The professional talkers are abusing words again.

In watching MSNBC before I headed out to school today I was confronted with two major offenses, both occasioned by the not bomb in Times Square this weekend.

The first is a simple mistake.  One of the talking heads said something to the effect that it was “incredulous” that such a poorly constructed bomb had been made by an organized terrorist group.  No.  What he meant, of course, was that in was not credible, or that it was incredible, but ‘incredible’ has come to have other connotations – wonderful, amazing, etc. — that no doubt made him reluctant to use that word.  That does not make incredulous the right word.  He may have been incredulous, in that he was unwilling to believe it, but it was not incredulous.  I expect to have to explain that difference to my freshman English students, but not to a professional journalist.

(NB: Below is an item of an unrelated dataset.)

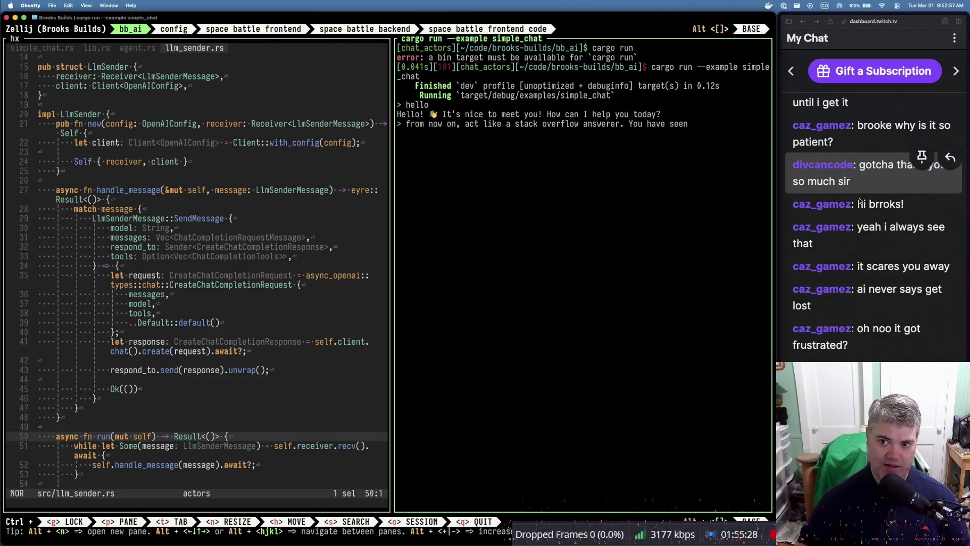
text(many)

The other offense is more nuanced, but was also repeated.  They, and others, have repeatedly referred to the vendor who reported the suspicious car, and the police officer to whom he reported it, as heroes.  I’m sorry, but while their actions were proper, even laudable, and they deserve recognition, they were not heroic, and the insistence on calling anyone who does anything admirable a hero devalues the word, ultimately rendering it meaningless.

And in a similar example of hyperbolic over-reach the middle of the night anchor for CNN demonstrated why he is relegated to the middle of the night when he referred the failed device as something that could have killed thousands. Again, no.  If it had ignited it might have been a good-sized fireball, but it would not have exploded, so, no, it would not have killed thousands.